#### ACTIVITY:
Answer these questions about the thread on linear systems:
(a) What does the reply "Yes it is with matrix" confirm that A is?
(b) What is the second claim in the opening question?
(c) According to the final reply, what will any scalar multiple of v plus u be?

Question

True or False? If Ax=b has infinitely many solutions then so does Ax=0? And if Ax=b is inconsistent then Ax=0 has only trivial solution

Answer 1

Could someone help explain?

Answer 2

are we dealing with numbers or matrices? that capital A makes me think of a matrix

Answer 3

Yes it is with matrix

Answer 4

my gut says matrix

Answer 5

ah ok, so the first one is true. if Ax=b has more than one solution, then that means Ax= 0 must have some non-trivial solution. For example, if the vector u is a solution to Ax = b, and if a vector v is a solution to Ax = 0, then the vector (u + v) is also a solution to Ax = b because:
A(u+v) = Au+Av = b+0 = b

Answer 6

also any multiple of v will work along with u as well:
A(u+cv) = Au+A(cv) = b+cAv = b + c*0 = b + 0 = b
so any scalar multiple of v + u will be a solution.

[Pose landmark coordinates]
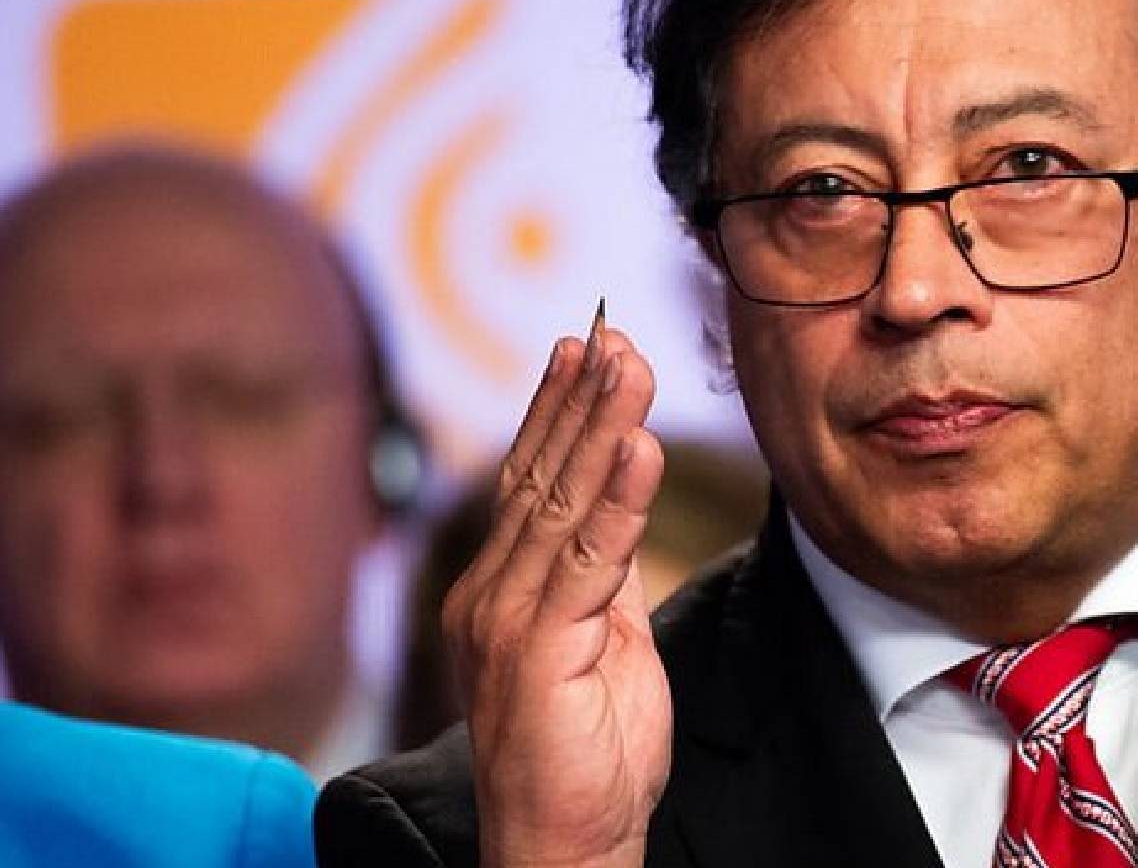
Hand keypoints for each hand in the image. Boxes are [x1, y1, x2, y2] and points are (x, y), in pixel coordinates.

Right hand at [444, 318, 669, 867]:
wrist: (566, 843)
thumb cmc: (586, 754)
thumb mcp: (604, 641)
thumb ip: (604, 572)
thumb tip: (623, 500)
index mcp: (502, 589)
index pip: (531, 481)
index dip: (560, 410)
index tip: (588, 344)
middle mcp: (489, 594)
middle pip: (538, 475)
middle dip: (577, 398)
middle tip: (608, 329)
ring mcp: (505, 621)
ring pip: (559, 502)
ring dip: (599, 426)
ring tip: (628, 362)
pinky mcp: (535, 650)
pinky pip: (588, 560)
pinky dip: (618, 498)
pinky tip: (641, 446)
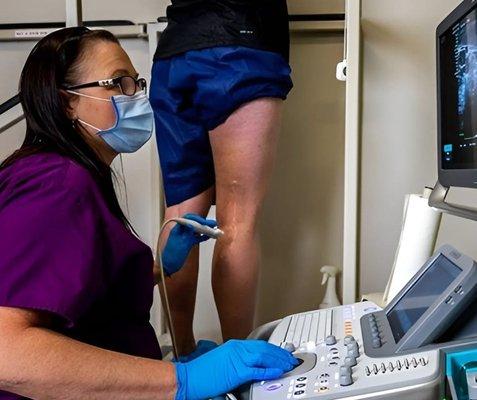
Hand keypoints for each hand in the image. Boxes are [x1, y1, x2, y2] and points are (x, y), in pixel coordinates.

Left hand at [161, 213, 216, 275]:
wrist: (168, 266)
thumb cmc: (171, 256)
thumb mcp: (180, 245)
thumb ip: (187, 235)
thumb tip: (192, 225)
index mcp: (177, 229)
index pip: (187, 219)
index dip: (196, 219)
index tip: (204, 222)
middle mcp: (181, 231)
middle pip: (193, 223)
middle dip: (203, 223)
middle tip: (213, 223)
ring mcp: (185, 237)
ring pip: (196, 230)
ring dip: (204, 229)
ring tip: (214, 228)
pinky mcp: (188, 243)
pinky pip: (196, 238)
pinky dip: (202, 237)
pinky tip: (209, 236)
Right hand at [174, 340, 298, 399]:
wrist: (188, 378)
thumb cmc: (201, 373)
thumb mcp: (222, 361)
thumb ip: (237, 361)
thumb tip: (251, 367)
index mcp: (234, 346)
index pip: (259, 345)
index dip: (273, 349)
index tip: (282, 353)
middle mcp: (237, 349)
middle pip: (265, 348)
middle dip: (280, 354)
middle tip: (290, 358)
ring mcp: (237, 359)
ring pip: (264, 357)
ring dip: (279, 361)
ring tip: (288, 364)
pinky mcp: (236, 372)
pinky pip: (257, 370)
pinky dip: (270, 370)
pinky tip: (278, 371)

#### SOLUTION BELOW:
(a) A is a matrix.
(b) If Ax=b is inconsistent, then Ax=0 has only the trivial solution.
(c) It will be a solution.